Activity ▸ Rewrite the lines of text from all of the records below as a single numbered list with one line per item and no blank lines. Leave the pictures out of your answer.

════════════════

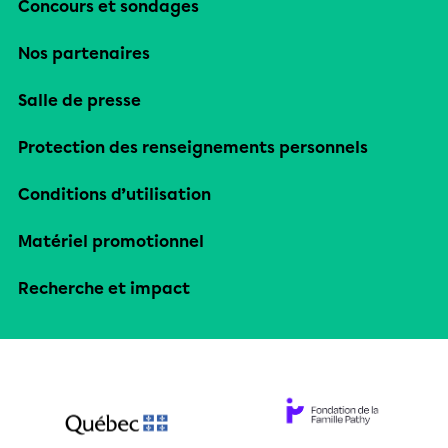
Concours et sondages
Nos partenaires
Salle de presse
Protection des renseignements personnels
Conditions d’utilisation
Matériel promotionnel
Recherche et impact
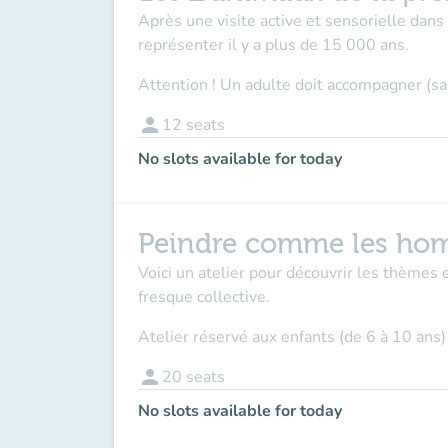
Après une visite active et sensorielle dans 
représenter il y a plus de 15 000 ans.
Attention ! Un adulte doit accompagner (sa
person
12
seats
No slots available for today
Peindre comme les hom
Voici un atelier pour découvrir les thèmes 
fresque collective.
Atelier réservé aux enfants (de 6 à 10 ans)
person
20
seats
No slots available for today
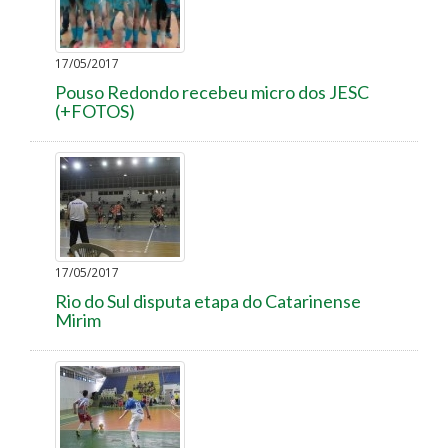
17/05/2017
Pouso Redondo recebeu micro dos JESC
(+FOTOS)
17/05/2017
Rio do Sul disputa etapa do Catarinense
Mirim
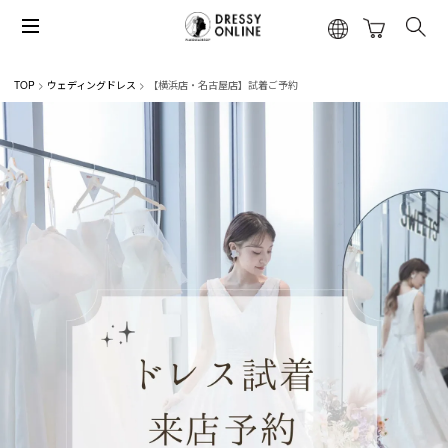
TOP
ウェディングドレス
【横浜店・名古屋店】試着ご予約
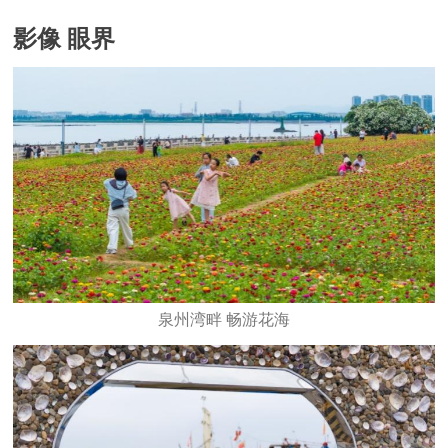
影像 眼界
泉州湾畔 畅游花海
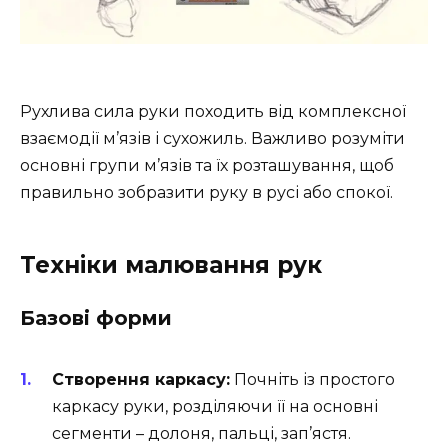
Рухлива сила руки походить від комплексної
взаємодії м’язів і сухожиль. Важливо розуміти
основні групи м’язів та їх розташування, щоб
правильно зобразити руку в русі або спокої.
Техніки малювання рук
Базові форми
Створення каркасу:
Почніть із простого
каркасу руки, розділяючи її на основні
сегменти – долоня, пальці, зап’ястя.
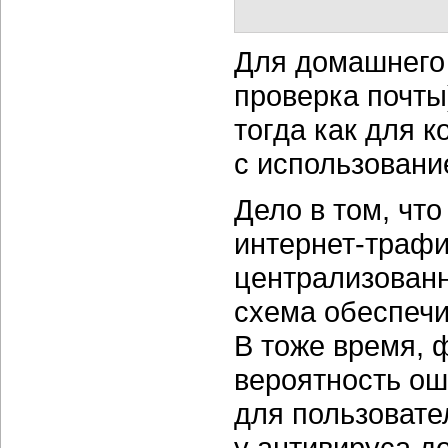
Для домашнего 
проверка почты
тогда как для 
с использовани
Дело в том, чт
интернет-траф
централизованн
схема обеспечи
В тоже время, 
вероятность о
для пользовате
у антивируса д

════════════════

Task output ▸
1. Concours et sondages
2. Nos partenaires
3. Salle de presse
4. Protection des renseignements personnels
5. Conditions d’utilisation
6. Matériel promotionnel
7. Recherche et impact
8. Après une visite active et sensorielle dans 
9. représenter il y a plus de 15 000 ans.
10. Attention ! Un adulte doit accompagner (sa
11. person
12. 12
13. seats
14. No slots available for today
15. Peindre comme les hom
16. Voici un atelier pour découvrir les thèmes 
17. fresque collective.
18. Atelier réservé aux enfants (de 6 à 10 ans)
19. person
20. 20
21. seats
22. No slots available for today
23. 17/05/2017
24. Pouso Redondo recebeu micro dos JESC
25. (+FOTOS)
26. 17/05/2017
27. Rio do Sul disputa etapa do Catarinense
28. Mirim
29. TOP
30. ウェディングドレス
31. 【横浜店・名古屋店】試着ご予約
32. 影像 眼界
33. 泉州湾畔 畅游花海
34. Рухлива сила руки походить від комплексної
35. взаємодії м’язів і сухожиль. Важливо розуміти
36. основні групи м’язів та їх розташування, щоб
37. правильно зобразити руку в русі або спокої.
38. Техніки малювання рук
39. Базові форми
40. Створення каркасу:
41. Почніть із простого
42. каркасу руки, розділяючи її на основні
43. сегменти – долоня, пальці, зап’ястя.
44. Для домашнего 
45. проверка почты
46. тогда как для 
47. с использовани
48. Дело в том, чт
49. интернет-траф
50. централизованн
51. схема обеспечи
52. В тоже время, 
53. вероятность о
54. для пользовате
55. у антивируса д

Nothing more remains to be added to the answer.